▶ _What to do_
Your task is to retype, exactly and without pictures, the line holding "part: (841, 548) -> (716, 388), moved" and each line that follows it to the end of the entries.

Edited layout image data

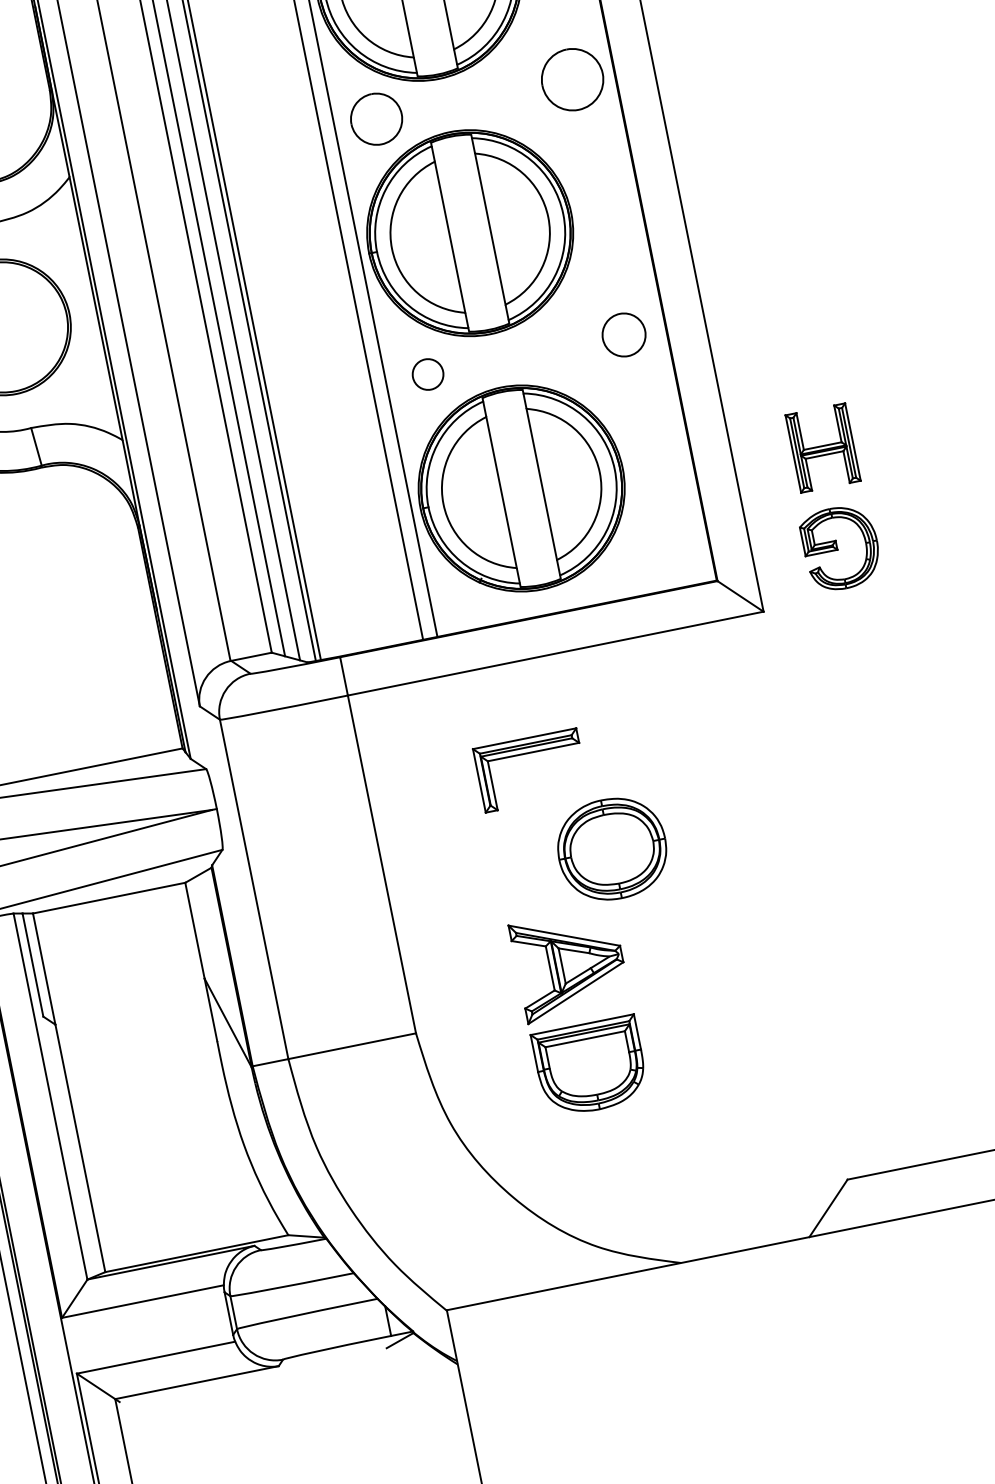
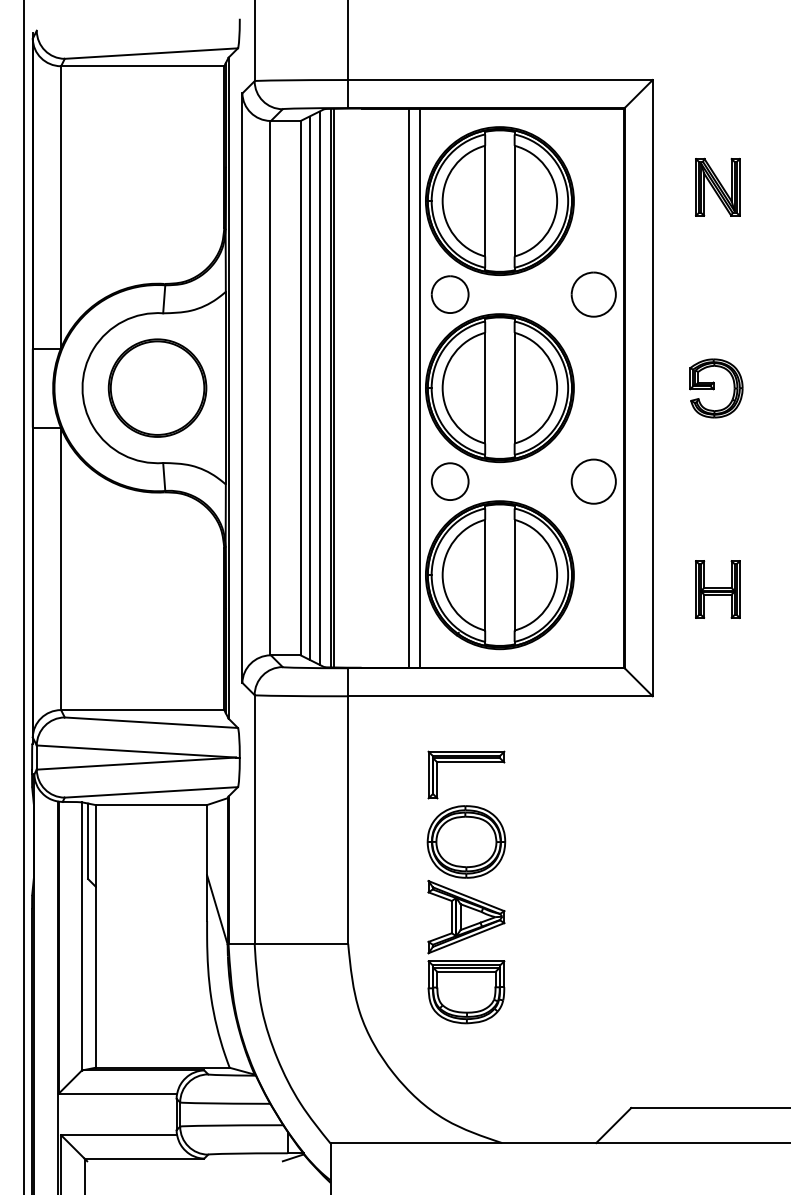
circle: (623, 334) -> (593, 481), size x1.43
circle: (427, 374) -> (449, 481), size x1.67
part: (841, 548) -> (716, 388), moved
part: (612, 848) -> (466, 841), moved

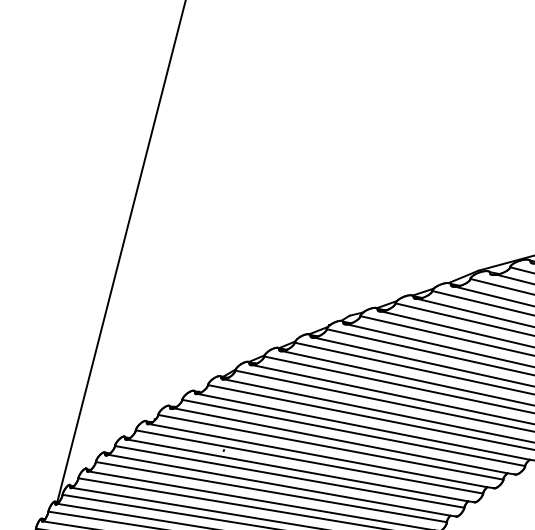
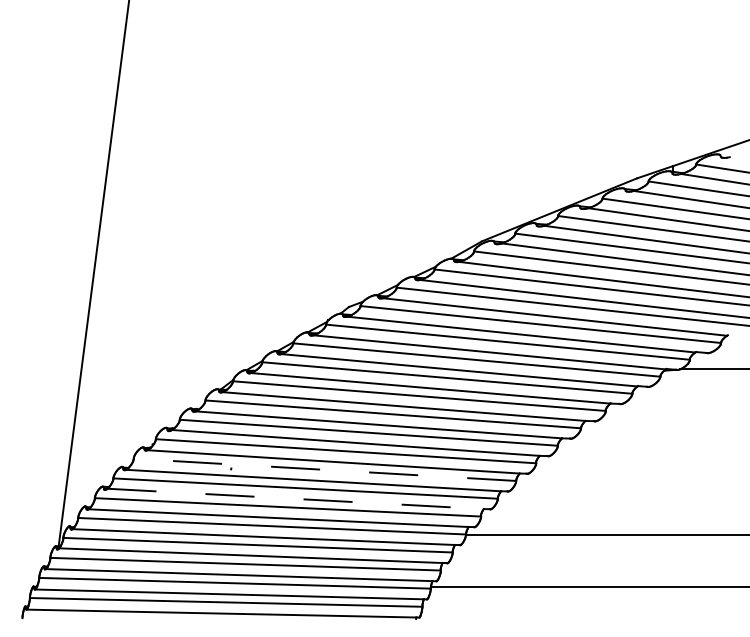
line: (309, 461) -> (324, 469), solid -> dashed
line: (280, 484) -> (296, 498), solid -> dashed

▶ _Completed task_
part: (841, 548) -> (716, 388), moved
part: (612, 848) -> (466, 841), moved

line: (309, 461) -> (324, 469), solid -> dashed
line: (280, 484) -> (296, 498), solid -> dashed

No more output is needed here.